I’m angry.  Angry at Amancia.  I guess deep down I was expecting her to be filled with gratitude for everything I did to try to help her.  Even if it didn’t make any difference.  Instead, she’s acting like I’m the one who did something wrong.  So for the first hour or so, I just stew and shudder with each sip of whatever it is they’re calling whiskey.

I’m about halfway into my third, when I finally come around to Amancia’s way of thinking.  I remember that imaginary family I was trying to protect.  The horror I felt thinking about them walking into that house.  Except now the house is gone to parts unknown.  Maybe it’s still in Gargoyle Park.  Maybe it’s heading to a different city.  To put down roots and welcome in that family and do who knows what to them.

I’m taking a sip of my drink as I think that last thought, leading to a spluttering coughing fit that has the whole motley crew of The Dead Rose staring at me.  Time to a call it a night.

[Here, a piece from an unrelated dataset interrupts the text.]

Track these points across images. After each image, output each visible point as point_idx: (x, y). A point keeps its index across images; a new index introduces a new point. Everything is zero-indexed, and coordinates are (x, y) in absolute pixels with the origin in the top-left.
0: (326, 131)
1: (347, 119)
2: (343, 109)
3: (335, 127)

As soon as I stand up, I know I’m not fit to drive.  For a second, I think about calling a cab, but I don’t have that kind of money and a long walk seems in order anyway.  As soon as I step outside, I hear the distant rumble of thunder and feel a couple drops of rain on my forehead.  Within a couple blocks, it’s pouring.  It seems fitting.

When I joined the force, I’d heard rumors that there was an undercurrent of corruption running through it.  I’ve certainly seen some things that make me wonder if that’s true.  But I told myself early on that I wouldn’t let it touch me.  I was going to be a good cop.  A shining example to others.  And yet here I am, lying to my commanding officer, talking a city official into creating falsified documents and let’s face it, breaking and entering (breaking and entering into what, that remains a question. . .).  Didn’t seem a big deal at the time.  Just a means to an end or a few white lies to cover my ass.  But that’s probably how this kind of thing starts.  And to what end?  Amancia Bailey’s still in prison and whatever sent her there is still lurking and waiting.

It’s really coming down.  I’m starting to shake, but I keep trudging forward.  I can hear my shoes squishing.  Hope I haven’t ruined them.  There’s a part of me that’s hoping this cold rain will wash away the dirt I’ve been rolling around in, but I don’t think that’s how it works.